Sea-Watch, rileggendo il verdetto del Gip

mercoledì 3 luglio 2019


L’ho letta quattro volte almeno, l’ordinanza del Gip di Agrigento. L’ho letta e, fatta salva la parte sullo speronamento, che reputo inesistente, conservo tutte le mie perplessità.

Non è vero – o è vero solo a metà – che la decisione si fonda su ineccepibili considerazioni in diritto. Intanto, lo scrutinio riguardava l’ipotesi di accusa nei termini in cui era stata formulata dal Pubblico ministero: il delitto di resistenza nel quale la violenza e la minaccia (ripeto: parlo solo di questo; il resto, lo dico da subito, non mi convinceva prima e non mi convince adesso) sarebbero costituiti da manovre evasive e non aggressive. Forse, l’addebito era costruito male.

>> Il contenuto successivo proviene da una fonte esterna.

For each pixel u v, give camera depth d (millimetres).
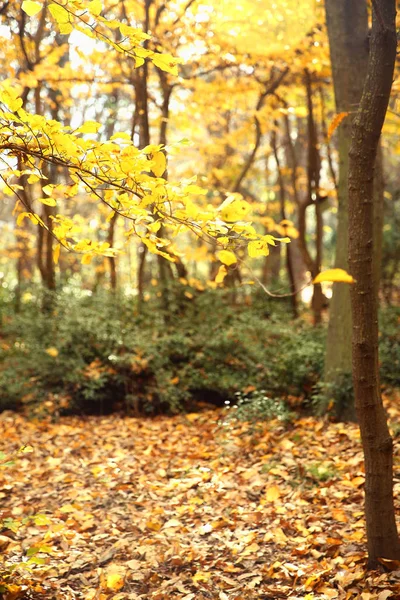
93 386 8023
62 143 2469
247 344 8562
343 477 4688
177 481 4965
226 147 13391
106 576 3408
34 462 5781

Bene. Su questo non si dice nulla nel provvedimento, neanche in ordine alla situazione di pericolo generata dall’ingresso in porto. La prima verifica sulla corrispondenza del fatto alla fattispecie incriminatrice in addebito è del tutto omessa. Evenienza singolare, questa, se si considera che l’esimente si applica ad un fatto che, almeno in apparenza, integra un reato. Singolare, ma – forse – non del tutto singolare, perché l’obiettivo dichiarato della decisione era un altro: operare un bilanciamento tra norme di diversa natura e scegliere quella adatta a dirimere la questione. Per fare questo, era necessario stabilire se ricorrevano i presupposti per l’applicazione dell’articolo 10 ter più volte citato, secondo una lettura convenzionalmente orientata.

Qui entrano in gioco le parole dell’indagata, che – era suo diritto – ha descritto una situazione di fatto sulle condizioni a bordo della nave acriticamente recepita dal giudice, anche nella parte relativa al giudizio di “non sicurezza” dei porti tunisini.

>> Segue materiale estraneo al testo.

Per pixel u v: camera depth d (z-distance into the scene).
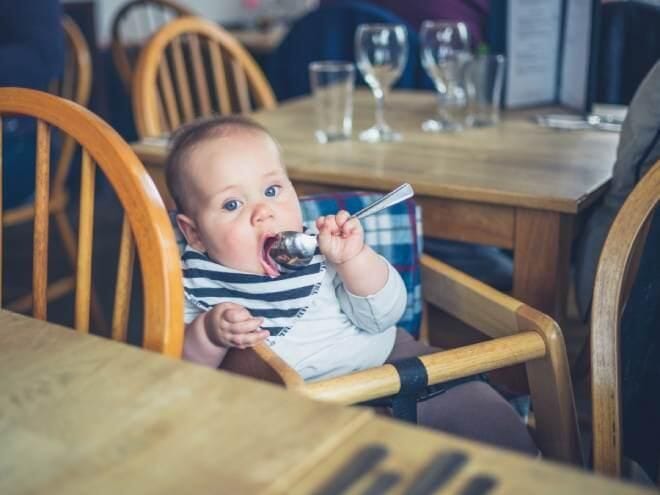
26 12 2.33
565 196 1.40
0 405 0.71
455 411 1.24
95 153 0.96
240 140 1.25
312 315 1.28
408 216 1.44
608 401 1.07
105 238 3.45
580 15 1.96
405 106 2.18
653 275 1.13
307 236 1.22
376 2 2.93
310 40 2.75
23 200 2.38
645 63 1.89
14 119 2.31
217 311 1.15
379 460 0.61
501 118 2.00
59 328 0.84
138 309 2.75
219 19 4.70
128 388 0.73
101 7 4.19
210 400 0.70
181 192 1.29
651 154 1.37
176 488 0.60
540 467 0.60
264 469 0.61
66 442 0.65
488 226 1.49
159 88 2.46
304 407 0.68
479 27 2.86
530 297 1.48
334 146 1.78
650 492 0.57
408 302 1.44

Eppure, visto che il tema era la sussistenza di una causa di giustificazione, un minimo di controllo ce lo saremmo atteso. E qui si aprono le porte alla conclusione: la corretta interpretazione della legge, secondo il giudice, autorizzava il comandante ad entrare in porto, disattendendo i divieti delle autorità nazionali.

Mi viene un dubbio, a questo punto: la stessa lettura delle norme non ha connotato i provvedimenti giudiziari emanati nel corso delle ultime settimane. Forse la materia non è così incontrovertibile. Seconda osservazione: la nave era in acque territoriali, alla fonda, in condizioni di sicurezza, come dimostrano gli sbarchi sanitari dei giorni precedenti. Non si discuteva di proteggere vite, ma delle operazioni di sbarco e identificazione di persone (grazie al cielo) già salvate.

Il tema non era il salvataggio, ma il tempo di attesa per gli incombenti amministrativi. Il resto, tutto il resto, è racconto della capitana Carola Rackete, che può difendersi come meglio crede. Il resto è politica.